I’m playing guitar, all my blogwatches and me…
Hit & Run:
Under a tough new Fairfax County policy, residents can no longer donate food prepared in their homes or a church kitchen — be it a tuna casserole, sandwiches or even a batch of cookies — unless the kitchen is approved by the county, health officials said yesterday.
They said the crackdown on home-cooked meals is aimed at preventing food poisoning among homeless people.
and: “Looks as if one of those tough-love anti-drug boot camps will finally be held responsible for the damage it’s done to a kid, in this case, the ‘damage’ being death….” (much more, with links you should click.)
The Corner:
…Right now, naturalization applicants can pass the test by memorizing 100 specific questions and answers; in the future, assuming this pilot program flourishes the way it should, they will spend more time studying basic ideas about American principles. Two possible questions on the existing test, for example, are:
Who was the main writer of the Declaration of Independence?
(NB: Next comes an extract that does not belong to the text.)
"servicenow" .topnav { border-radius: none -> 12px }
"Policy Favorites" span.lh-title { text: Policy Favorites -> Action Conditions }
When was the Declaration of Independence adopted?
These are indeed facts that all Americans should know, but on a certain level they are trivia. The revised test, however, will ask:
Name one important idea found in the Declaration of Independence.
See the difference? The updated test now promises to become a much-improved tool of immigrant assimilation.
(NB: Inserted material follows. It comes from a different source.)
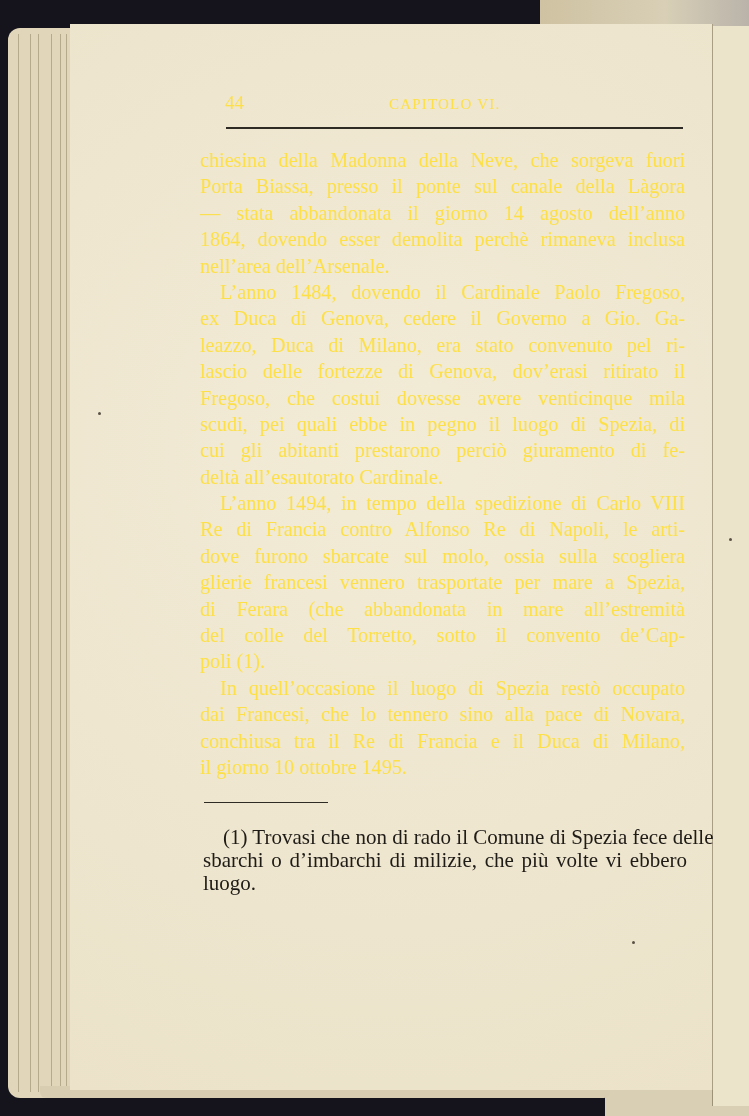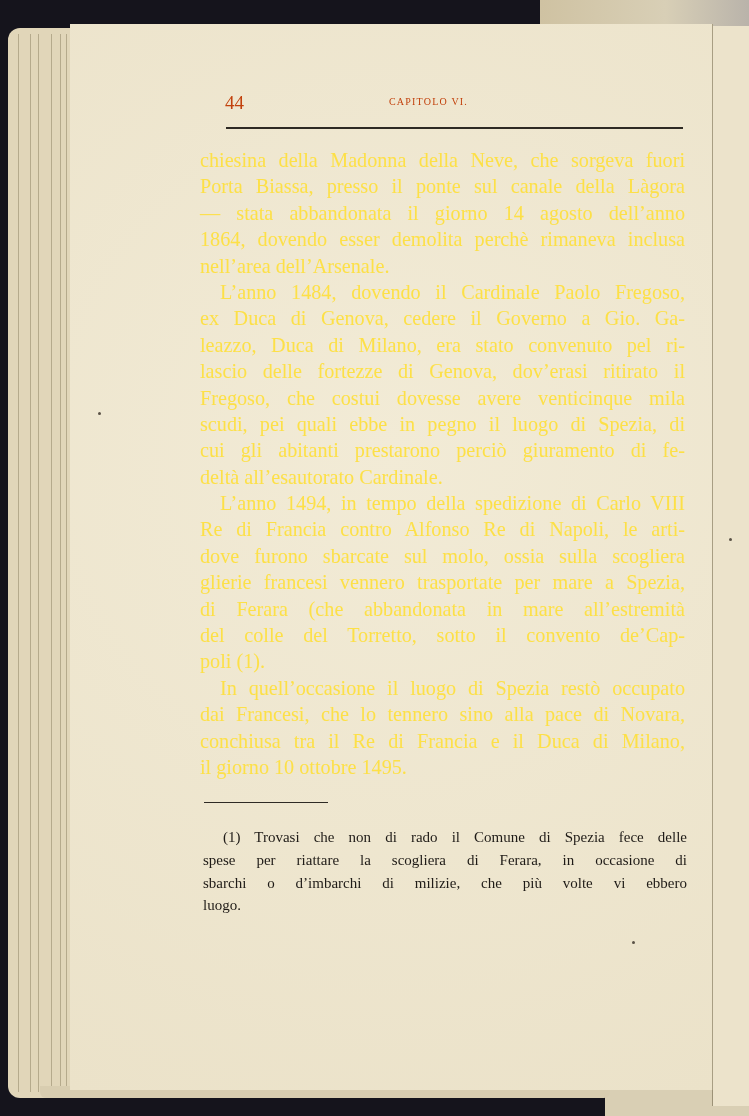"44" .header { color: #c2410c -> #fde047 }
What happens if you answer, “the right of revolution”?
The American Scene: Two really interesting posts from Reihan Salam (this one more relevant to me than this one, though there are analogical resonances with the second post).
The Rat: I am not up to the task of reading the article right now, so I will just quote the same excerpt Ratty does:
…The picture is a modified copy of one [Babbitt] was forced to paint in 1944 as part of Josef Mengele’s murderous theorizing about racial differences. Mengele had plucked Babbitt, a Czech Jew, from a group headed to the gas chambers [at Auschwitz] and ordered the artist to produce portraits of doomed Gypsies that would capture skin tone better than his photographs did.
In 1973, Babbitt was stunned to learn that seven of those nine watercolors had survived and were in the museum at the former concentration camp in Poland. Since then, she has been trying to retrieve them—a quest that raises painful questions about ownership of the products of slave labor as well as the artworks’ role in documenting Holocaust history.